Tirocinio Formativo Attivo (meaning Active - Formative - Traineeship) or T.F.A. for short, is a post graduate course in order to be acknowledged as a public teacher of secondary education by the Italian state.

It was introduced by decree n. 249 of 10 September 2010, enacted by the law n. 244 of 24 December 2007, and further modified by MIUR's (Ministry of Education) n. 81 of 25 March 2013, as to replace the old SISS (schools of specialization for secondary education teachers).
T.F.A. was, by the words of former Minister Mariastella Gelmini under whose government T.F.A took their start, "the harshest and most professionalizing way to license teachers". In fact, as Gelmini stated, only 11.000 teachers made it to the end, in spite of 150.000 candidates attempting the competition.

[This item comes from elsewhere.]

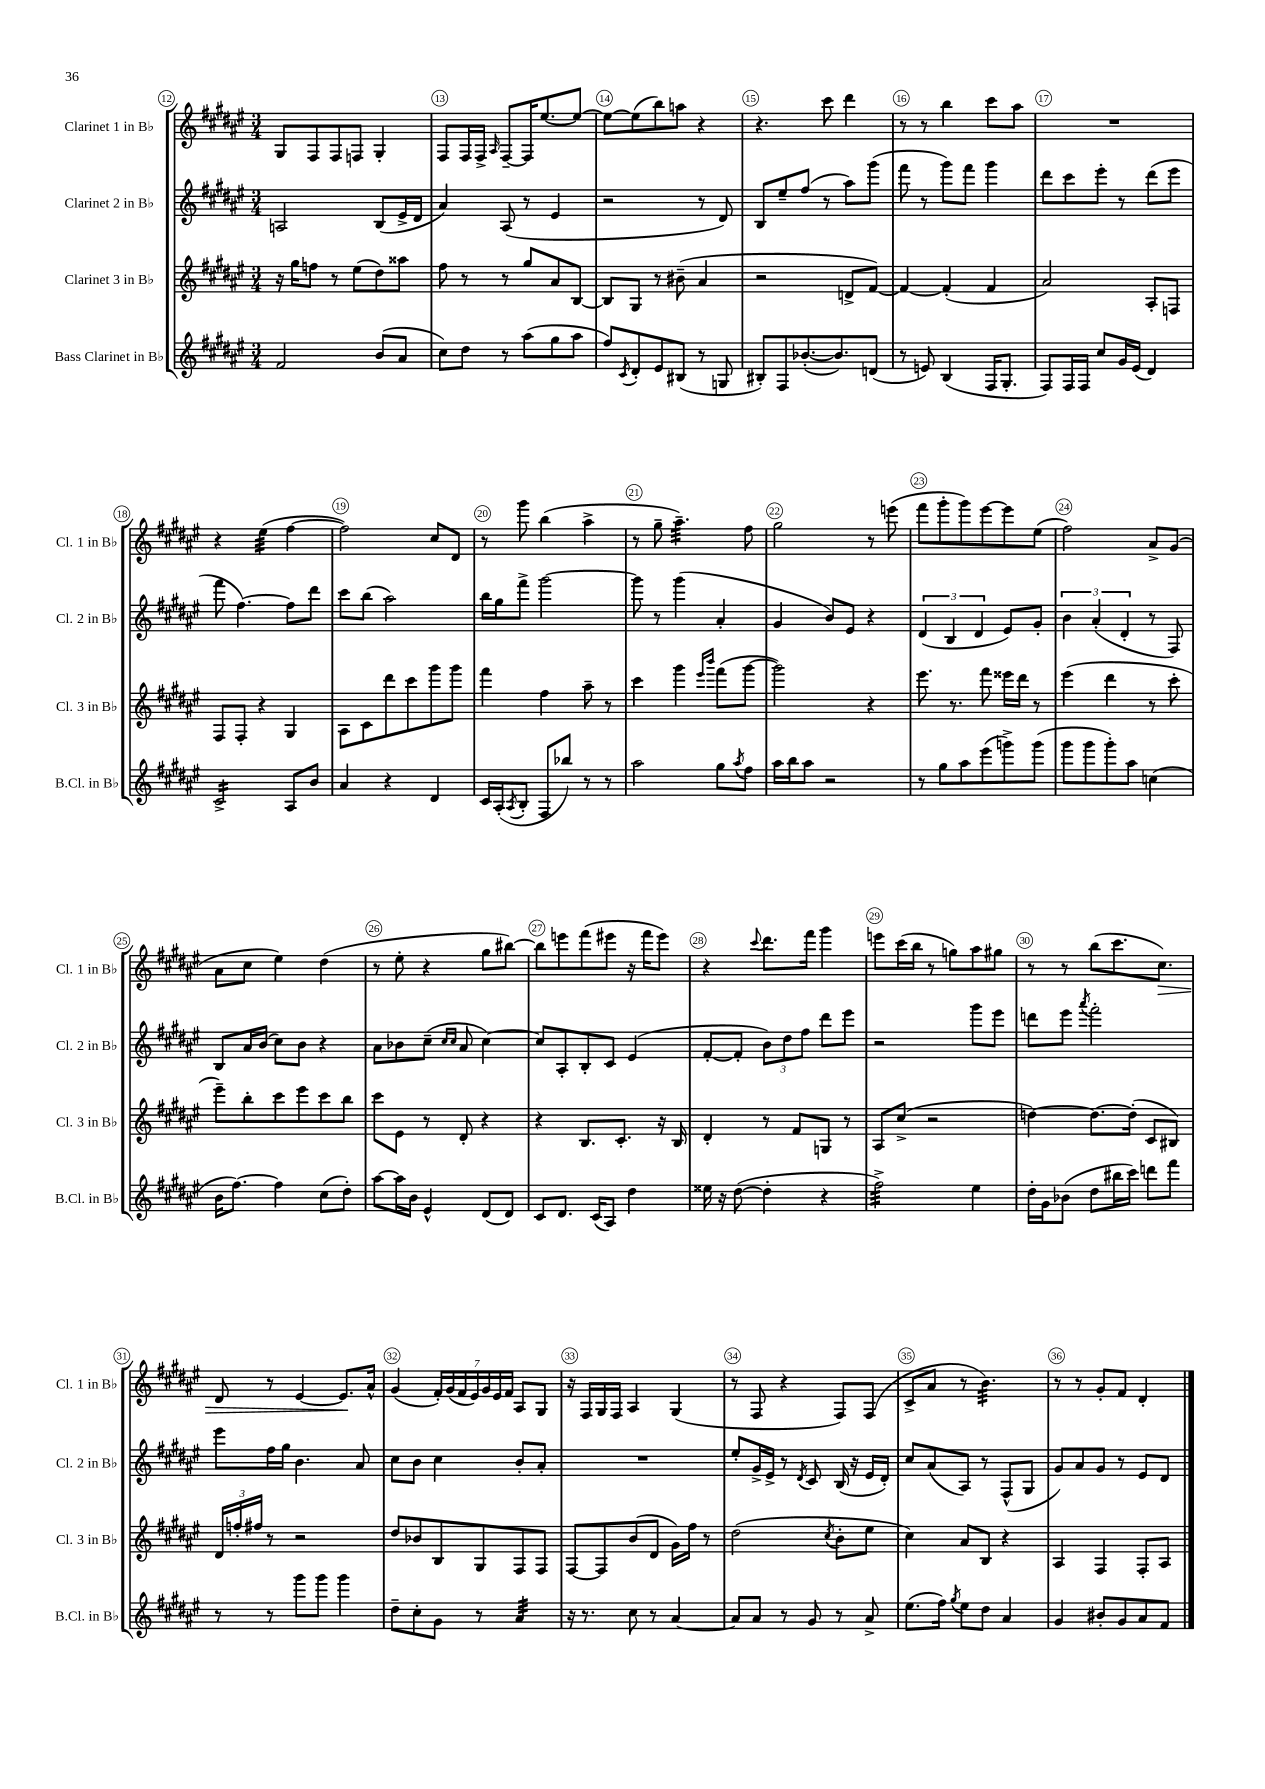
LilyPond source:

Commonly, TFA licensed teachers go by the name of "tieffini".

== Legal framework ==
Ministry decrete 249/2010 establishes traineeships to become secondary school teachers to be configured as " a two-years master degree plus a following year of T.F.A." T.F.A. courses may be set up by any university department or by other high education institutions of artistic, musical, or choral subjects, under the condition of them being administrative headquarters.

As a matter of facts T.F.A is a one-year course to train teachers to be, held by universities, which confers, according to the result of the final exam, a teaching license among Italian public secondary school system.
T.F.A is started for each subject (or group) depending on the need of teachers.

== Access ==
Access to T.F.A courses, as a working competition, is strictly regulated by three exams, in order to prevent an excess of licensed teacher that would be unemployable.
Candidates must undergo and pass, in order:
- a preliminary exam, decided from the Ministry of Education, common for all the universities which have been entrusted to start the courses. It is made up of 60 multiple-choice question. Threshold score is set at 21/30.
- a written exam, drawn up by each university. Threshold score is set at 21/30.
- a spoken exam, once more prepared by each university. Threshold score is set at 15/30.
After the testing phase, a ranking list of every candidate that made it through the selections is drafted. The final score is obtained by the sum of the marks recorded in each test.
Candidates reaching the first positions of the ranking are granted access to the course within the limit of the vacancies stated by the Ministry.

== Obtaining the license ==
Article 10 of the Ministry decrete states:

"By the end of the T.F.A., and after the successful completion of the final exam, candidates are acknowledged as licensed teacher for their respective subject of teaching".